**Directions for this task**
Return the records below line for line, without changing any of the text. Leave out the pictures.

**Working data**
****************

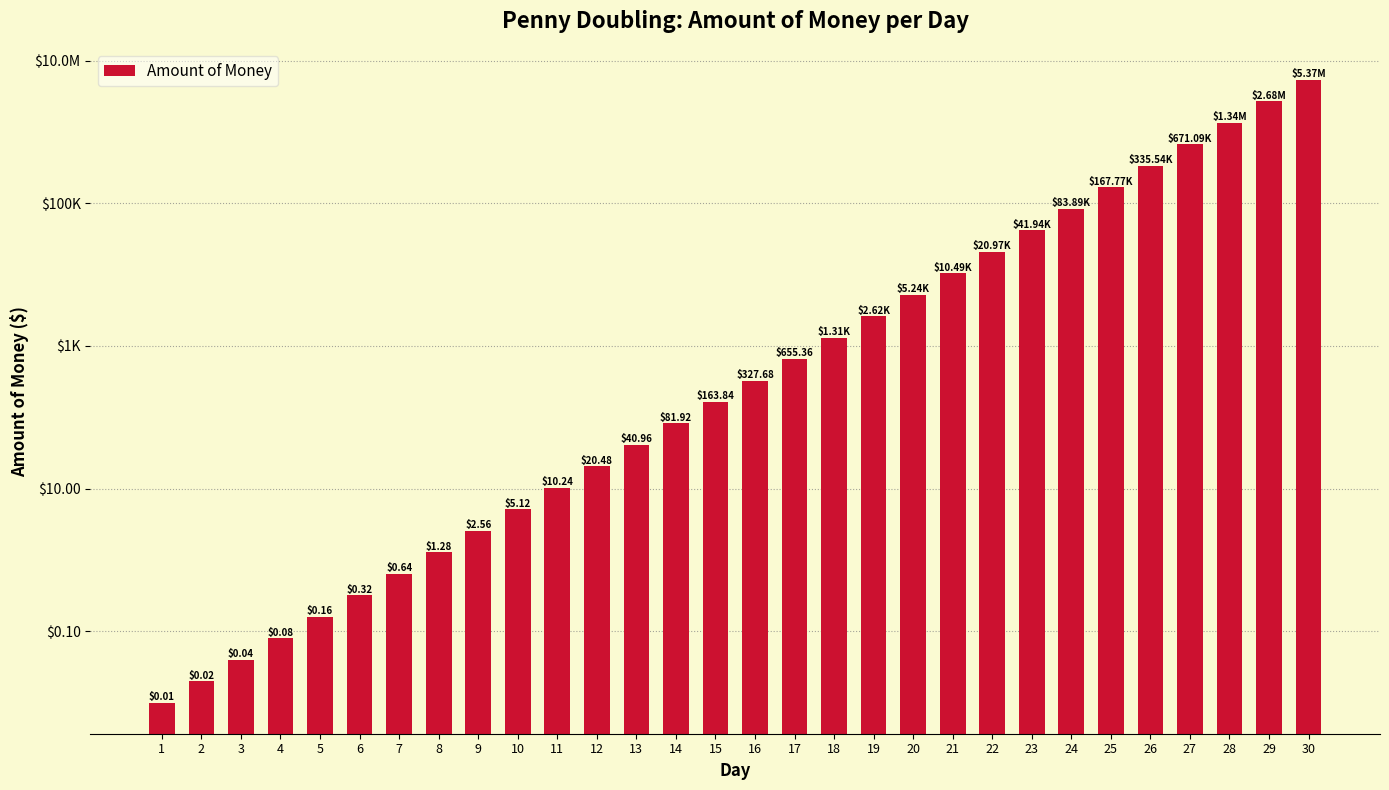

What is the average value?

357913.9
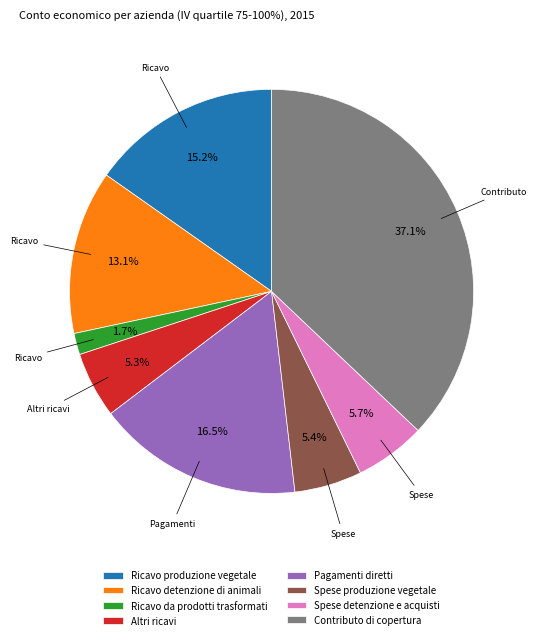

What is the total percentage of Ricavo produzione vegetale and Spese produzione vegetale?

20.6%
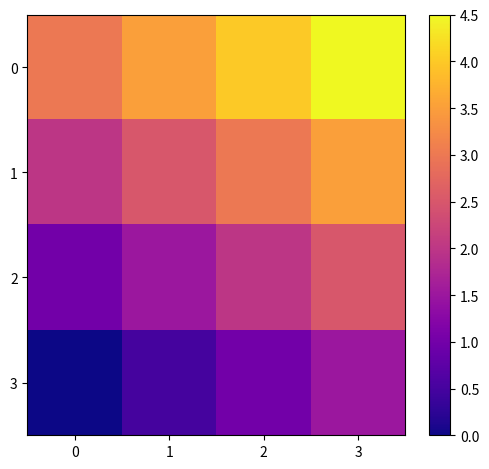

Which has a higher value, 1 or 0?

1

****************

**Task result**
What is the average value?

357913.9

What is the total percentage of Ricavo produzione vegetale and Spese produzione vegetale?

20.6%

Which has a higher value, 1 or 0?

1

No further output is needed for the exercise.